Experiencing a great story, piece of literature or piece of music can transform us. Momentarily or permanently. If you are the kind of person who likes to think in such terms you could consider that to be magical.
Transformation from one state into another.
I go under the artist name, Cunning Folk, because I love the stories about the Cunning Men & Women of the villages & towns of Britain who could rustle up a herbal remedy, lift a hex, whisper a horse or animal, break out the witch bottle at midnight if needs be.
Low magic has power which we all still half remember when we refuse to cross on the stairs or say hullo to the magpie. There is a harmony of living when you carry a nutmeg around with you & only get your haircut on the wax of the moon. Old school mindfulness with sympathy for our ancestors.
High magic has power. The counting of angels on the head of a pin. The understanding of the Sigil. Jungian thought forms. Cockney visionaries. Enochian languages. Annie Besant, Madame Blatavsky, Crowley, Dee, Gardner, Graves, Valiente; exceptional lives led half in reality, half in dream. Poetic truths to augment our journey through life. Methods to augment our understanding & relationship with the worlds.
Whether magic is ‘true’ is moot to me. A magical state of mind invites opportunities to understand & relate to the world in a rich & nuanced manner. This is not for everyone, but it is open to all.

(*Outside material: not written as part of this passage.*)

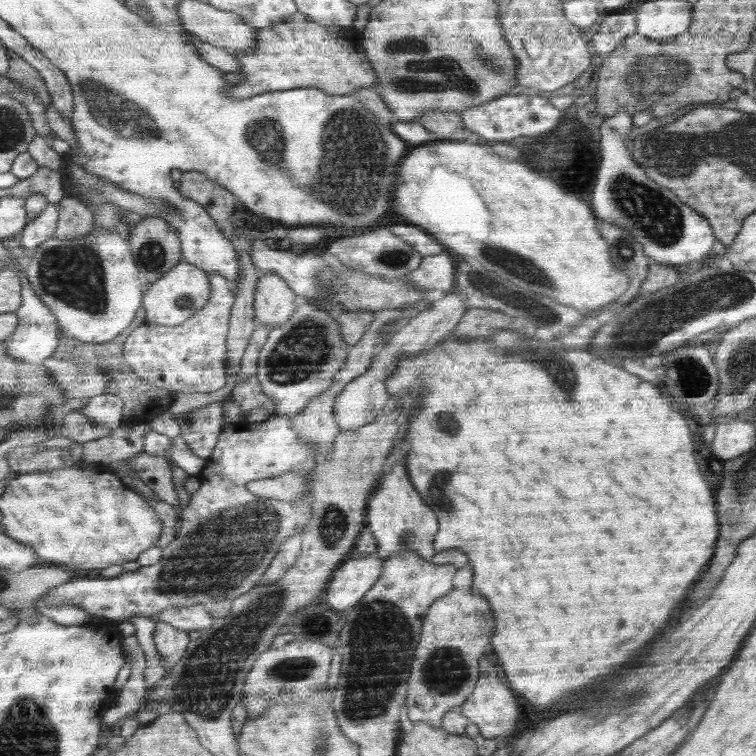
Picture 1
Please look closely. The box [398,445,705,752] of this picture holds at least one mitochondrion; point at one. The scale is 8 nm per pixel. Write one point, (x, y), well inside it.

Magic has inspired me to create a set of songs which I am recording to release in the next year or so. It also gives me a great opportunity to visit my friends at Atlantis Bookshop on Saturday June 29th from 6.30pm for an evening of free performances of songs about Cunning Folk, songs about Annie Besant, Doctor Dee & musical adaptations of the songs of Aleister Crowley. There is also going to be songs from the amazing Burd Ellen, one of the finest folk singers in Scotland & a good friend.
If you want to listen to songs & stories of high & low magic in the bookshop where Crowley & Gerald Gardner & Steve Wilson shopped for free this is the event for you. Atlantis Bookshop is a stone’s throw from the British Museum & is ace. You are likely to buy a book or item from them if you enter!
This event looks amazing, George. I know it’s free, but is it something we can book in advance for?